= Texto seleccionado =

El señor nuestro Dios quiere nuestra felicidad: “Feliz aquel que pone su confianza en el Señor y que se complace en la ley de Dios…” Pero, ¿quién puede llegar a ser totalmente feliz en esta vida? La felicidad es un camino. Un camino que hay que recorrer con el corazón orientado a Dios y con el compromiso de erradicar la injusticia y las mentiras. 

Jesucristo, con el evangelio (Lc 6, 12-13.17.20-26) de las bienaventuradas nos plantea el camino hacia la felicidad. La ley del amor unido a la justicia abre cada ser humano a la dicha que es ya un regalo que solo ofrece Dios. Es así que, para poder presentar estas bienaventuradas, Jesús mismo se concentra en oración. Entra en intimidad con su Padre celestial. No se centra en sí mismo. Se descentra de sí mismo para ofrecer la enseñanza que nos lleva a Dios. De hecho, su vida fue un continuo darse permanente. Su muerte fue una señal de que solo vive dándose y muere para dar su vida en rescate de una multitud de hermanos. Murió y resucitó para que de su resurrección saquemos la firmeza de que no hay nada, ni la muerte, que pueda vencernos. Nuestra esperanza en él es para la vida eterna.

= Problema planteado =
Reproduce sin cambios el pasaje del texto sobre la felicidad que va de «El señor nuestro» a «y las mentiras.», ambos incluidos.

= Datos sin procesar =
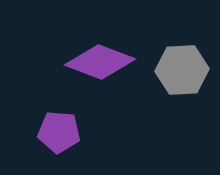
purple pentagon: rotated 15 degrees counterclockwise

= Solución desarrollada =
El señor nuestro Dios quiere nuestra felicidad: “Feliz aquel que pone su confianza en el Señor y que se complace en la ley de Dios…” Pero, ¿quién puede llegar a ser totalmente feliz en esta vida? La felicidad es un camino. Un camino que hay que recorrer con el corazón orientado a Dios y con el compromiso de erradicar la injusticia y las mentiras.